▸ **Work to be completed**:
Transcribe all of the records precisely as they are presented.

[Items from a data source]
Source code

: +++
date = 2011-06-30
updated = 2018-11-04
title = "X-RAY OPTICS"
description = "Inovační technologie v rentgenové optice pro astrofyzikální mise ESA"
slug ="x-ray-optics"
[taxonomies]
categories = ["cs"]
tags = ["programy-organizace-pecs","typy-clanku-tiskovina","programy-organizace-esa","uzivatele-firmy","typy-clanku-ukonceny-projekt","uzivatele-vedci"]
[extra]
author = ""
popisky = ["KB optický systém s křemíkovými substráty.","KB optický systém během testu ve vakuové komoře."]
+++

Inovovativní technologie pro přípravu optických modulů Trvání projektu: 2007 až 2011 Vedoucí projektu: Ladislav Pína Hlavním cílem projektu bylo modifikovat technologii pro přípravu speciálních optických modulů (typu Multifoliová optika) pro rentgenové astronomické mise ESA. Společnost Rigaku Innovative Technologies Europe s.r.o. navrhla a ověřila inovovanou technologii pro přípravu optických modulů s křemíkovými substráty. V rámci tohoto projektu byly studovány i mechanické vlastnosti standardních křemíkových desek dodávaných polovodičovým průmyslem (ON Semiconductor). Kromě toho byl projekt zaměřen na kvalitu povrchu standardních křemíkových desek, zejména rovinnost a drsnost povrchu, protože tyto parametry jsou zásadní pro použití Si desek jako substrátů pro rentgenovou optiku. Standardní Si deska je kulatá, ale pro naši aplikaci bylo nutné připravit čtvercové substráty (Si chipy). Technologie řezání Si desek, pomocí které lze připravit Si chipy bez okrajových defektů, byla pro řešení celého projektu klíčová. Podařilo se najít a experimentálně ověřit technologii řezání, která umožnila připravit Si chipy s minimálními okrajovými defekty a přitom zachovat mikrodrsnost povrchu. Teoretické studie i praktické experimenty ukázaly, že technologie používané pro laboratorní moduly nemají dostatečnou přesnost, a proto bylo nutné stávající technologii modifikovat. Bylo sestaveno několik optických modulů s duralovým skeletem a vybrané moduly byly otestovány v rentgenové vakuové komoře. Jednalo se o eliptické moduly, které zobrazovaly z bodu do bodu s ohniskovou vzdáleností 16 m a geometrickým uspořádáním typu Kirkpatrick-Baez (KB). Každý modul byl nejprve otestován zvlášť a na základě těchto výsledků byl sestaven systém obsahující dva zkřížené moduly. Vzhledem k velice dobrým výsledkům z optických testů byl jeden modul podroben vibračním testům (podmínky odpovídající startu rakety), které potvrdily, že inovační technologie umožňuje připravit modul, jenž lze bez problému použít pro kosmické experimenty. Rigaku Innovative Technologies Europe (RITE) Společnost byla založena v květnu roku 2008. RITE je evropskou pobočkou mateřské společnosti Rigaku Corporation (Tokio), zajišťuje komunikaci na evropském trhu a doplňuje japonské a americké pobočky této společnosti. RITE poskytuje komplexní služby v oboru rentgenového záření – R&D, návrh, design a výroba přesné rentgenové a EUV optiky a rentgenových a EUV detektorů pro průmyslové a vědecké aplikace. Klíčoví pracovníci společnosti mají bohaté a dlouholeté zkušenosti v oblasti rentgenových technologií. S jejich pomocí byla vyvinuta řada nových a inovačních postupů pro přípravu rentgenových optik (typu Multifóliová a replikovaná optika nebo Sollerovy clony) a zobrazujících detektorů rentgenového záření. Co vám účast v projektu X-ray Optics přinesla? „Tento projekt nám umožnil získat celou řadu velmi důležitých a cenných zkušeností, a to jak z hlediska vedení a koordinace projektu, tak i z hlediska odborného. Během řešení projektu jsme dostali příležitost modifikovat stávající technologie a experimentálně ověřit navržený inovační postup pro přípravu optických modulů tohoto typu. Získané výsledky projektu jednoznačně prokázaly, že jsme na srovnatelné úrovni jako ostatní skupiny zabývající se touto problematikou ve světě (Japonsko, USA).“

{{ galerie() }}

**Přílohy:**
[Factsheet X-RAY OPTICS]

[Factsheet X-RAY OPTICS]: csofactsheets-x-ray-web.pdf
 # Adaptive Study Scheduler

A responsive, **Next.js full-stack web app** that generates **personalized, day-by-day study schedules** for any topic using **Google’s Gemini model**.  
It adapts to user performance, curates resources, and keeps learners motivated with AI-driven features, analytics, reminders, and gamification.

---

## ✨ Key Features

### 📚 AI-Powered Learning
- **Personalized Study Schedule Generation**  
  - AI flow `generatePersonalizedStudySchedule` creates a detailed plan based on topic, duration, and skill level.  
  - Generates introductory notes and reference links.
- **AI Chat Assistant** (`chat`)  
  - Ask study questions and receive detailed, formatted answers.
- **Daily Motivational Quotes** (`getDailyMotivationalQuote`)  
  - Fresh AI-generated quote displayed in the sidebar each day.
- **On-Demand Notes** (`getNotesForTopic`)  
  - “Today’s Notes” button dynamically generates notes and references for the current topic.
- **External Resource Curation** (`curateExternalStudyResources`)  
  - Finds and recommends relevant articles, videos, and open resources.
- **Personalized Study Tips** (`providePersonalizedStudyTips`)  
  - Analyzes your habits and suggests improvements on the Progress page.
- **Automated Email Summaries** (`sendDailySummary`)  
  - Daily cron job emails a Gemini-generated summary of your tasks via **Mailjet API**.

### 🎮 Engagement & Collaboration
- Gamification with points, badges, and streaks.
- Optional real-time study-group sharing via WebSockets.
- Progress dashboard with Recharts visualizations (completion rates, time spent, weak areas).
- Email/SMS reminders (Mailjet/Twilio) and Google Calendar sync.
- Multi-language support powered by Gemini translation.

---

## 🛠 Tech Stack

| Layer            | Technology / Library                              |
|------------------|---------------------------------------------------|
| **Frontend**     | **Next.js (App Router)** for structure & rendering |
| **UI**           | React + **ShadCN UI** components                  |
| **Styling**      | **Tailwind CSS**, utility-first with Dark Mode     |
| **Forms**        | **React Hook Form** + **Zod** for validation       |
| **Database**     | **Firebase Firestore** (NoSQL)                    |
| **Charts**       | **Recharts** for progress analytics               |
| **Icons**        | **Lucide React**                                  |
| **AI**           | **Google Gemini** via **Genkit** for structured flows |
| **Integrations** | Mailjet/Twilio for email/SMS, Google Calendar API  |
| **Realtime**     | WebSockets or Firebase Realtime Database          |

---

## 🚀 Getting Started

▸ **Response below**:
Source code

: +++
date = 2011-06-30
updated = 2018-11-04
title = "X-RAY OPTICS"
description = "Inovační technologie v rentgenové optice pro astrofyzikální mise ESA"
slug ="x-ray-optics"
[taxonomies]
categories = ["cs"]
tags = ["programy-organizace-pecs","typy-clanku-tiskovina","programy-organizace-esa","uzivatele-firmy","typy-clanku-ukonceny-projekt","uzivatele-vedci"]
[extra]
author = ""
popisky = ["KB optický systém s křemíkovými substráty.","KB optický systém během testu ve vakuové komoře."]
+++

Inovovativní technologie pro přípravu optických modulů Trvání projektu: 2007 až 2011 Vedoucí projektu: Ladislav Pína Hlavním cílem projektu bylo modifikovat technologii pro přípravu speciálních optických modulů (typu Multifoliová optika) pro rentgenové astronomické mise ESA. Společnost Rigaku Innovative Technologies Europe s.r.o. navrhla a ověřila inovovanou technologii pro přípravu optických modulů s křemíkovými substráty. V rámci tohoto projektu byly studovány i mechanické vlastnosti standardních křemíkových desek dodávaných polovodičovým průmyslem (ON Semiconductor). Kromě toho byl projekt zaměřen na kvalitu povrchu standardních křemíkových desek, zejména rovinnost a drsnost povrchu, protože tyto parametry jsou zásadní pro použití Si desek jako substrátů pro rentgenovou optiku. Standardní Si deska je kulatá, ale pro naši aplikaci bylo nutné připravit čtvercové substráty (Si chipy). Technologie řezání Si desek, pomocí které lze připravit Si chipy bez okrajových defektů, byla pro řešení celého projektu klíčová. Podařilo se najít a experimentálně ověřit technologii řezání, která umožnila připravit Si chipy s minimálními okrajovými defekty a přitom zachovat mikrodrsnost povrchu. Teoretické studie i praktické experimenty ukázaly, že technologie používané pro laboratorní moduly nemají dostatečnou přesnost, a proto bylo nutné stávající technologii modifikovat. Bylo sestaveno několik optických modulů s duralovým skeletem a vybrané moduly byly otestovány v rentgenové vakuové komoře. Jednalo se o eliptické moduly, které zobrazovaly z bodu do bodu s ohniskovou vzdáleností 16 m a geometrickým uspořádáním typu Kirkpatrick-Baez (KB). Každý modul byl nejprve otestován zvlášť a na základě těchto výsledků byl sestaven systém obsahující dva zkřížené moduly. Vzhledem k velice dobrým výsledkům z optických testů byl jeden modul podroben vibračním testům (podmínky odpovídající startu rakety), které potvrdily, že inovační technologie umožňuje připravit modul, jenž lze bez problému použít pro kosmické experimenty. Rigaku Innovative Technologies Europe (RITE) Společnost byla založena v květnu roku 2008. RITE je evropskou pobočkou mateřské společnosti Rigaku Corporation (Tokio), zajišťuje komunikaci na evropském trhu a doplňuje japonské a americké pobočky této společnosti. RITE poskytuje komplexní služby v oboru rentgenového záření – R&D, návrh, design a výroba přesné rentgenové a EUV optiky a rentgenových a EUV detektorů pro průmyslové a vědecké aplikace. Klíčoví pracovníci společnosti mají bohaté a dlouholeté zkušenosti v oblasti rentgenových technologií. S jejich pomocí byla vyvinuta řada nových a inovačních postupů pro přípravu rentgenových optik (typu Multifóliová a replikovaná optika nebo Sollerovy clony) a zobrazujících detektorů rentgenového záření. Co vám účast v projektu X-ray Optics přinesla? „Tento projekt nám umožnil získat celou řadu velmi důležitých a cenných zkušeností, a to jak z hlediska vedení a koordinace projektu, tak i z hlediska odborného. Během řešení projektu jsme dostali příležitost modifikovat stávající technologie a experimentálně ověřit navržený inovační postup pro přípravu optických modulů tohoto typu. Získané výsledky projektu jednoznačně prokázaly, že jsme na srovnatelné úrovni jako ostatní skupiny zabývající se touto problematikou ve světě (Japonsko, USA).“

{{ galerie() }}

**Přílohy:**
[Factsheet X-RAY OPTICS]

[Factsheet X-RAY OPTICS]: csofactsheets-x-ray-web.pdf
 # Adaptive Study Scheduler

A responsive, **Next.js full-stack web app** that generates **personalized, day-by-day study schedules** for any topic using **Google’s Gemini model**.  
It adapts to user performance, curates resources, and keeps learners motivated with AI-driven features, analytics, reminders, and gamification.

---

## ✨ Key Features

### 📚 AI-Powered Learning
- **Personalized Study Schedule Generation**  
  - AI flow `generatePersonalizedStudySchedule` creates a detailed plan based on topic, duration, and skill level.  
  - Generates introductory notes and reference links.
- **AI Chat Assistant** (`chat`)  
  - Ask study questions and receive detailed, formatted answers.
- **Daily Motivational Quotes** (`getDailyMotivationalQuote`)  
  - Fresh AI-generated quote displayed in the sidebar each day.
- **On-Demand Notes** (`getNotesForTopic`)  
  - “Today’s Notes” button dynamically generates notes and references for the current topic.
- **External Resource Curation** (`curateExternalStudyResources`)  
  - Finds and recommends relevant articles, videos, and open resources.
- **Personalized Study Tips** (`providePersonalizedStudyTips`)  
  - Analyzes your habits and suggests improvements on the Progress page.
- **Automated Email Summaries** (`sendDailySummary`)  
  - Daily cron job emails a Gemini-generated summary of your tasks via **Mailjet API**.

### 🎮 Engagement & Collaboration
- Gamification with points, badges, and streaks.
- Optional real-time study-group sharing via WebSockets.
- Progress dashboard with Recharts visualizations (completion rates, time spent, weak areas).
- Email/SMS reminders (Mailjet/Twilio) and Google Calendar sync.
- Multi-language support powered by Gemini translation.

---

## 🛠 Tech Stack

| Layer            | Technology / Library                              |
|------------------|---------------------------------------------------|
| **Frontend**     | **Next.js (App Router)** for structure & rendering |
| **UI**           | React + **ShadCN UI** components                  |
| **Styling**      | **Tailwind CSS**, utility-first with Dark Mode     |
| **Forms**        | **React Hook Form** + **Zod** for validation       |
| **Database**     | **Firebase Firestore** (NoSQL)                    |
| **Charts**       | **Recharts** for progress analytics               |
| **Icons**        | **Lucide React**                                  |
| **AI**           | **Google Gemini** via **Genkit** for structured flows |
| **Integrations** | Mailjet/Twilio for email/SMS, Google Calendar API  |
| **Realtime**     | WebSockets or Firebase Realtime Database          |

---

## 🚀 Getting Started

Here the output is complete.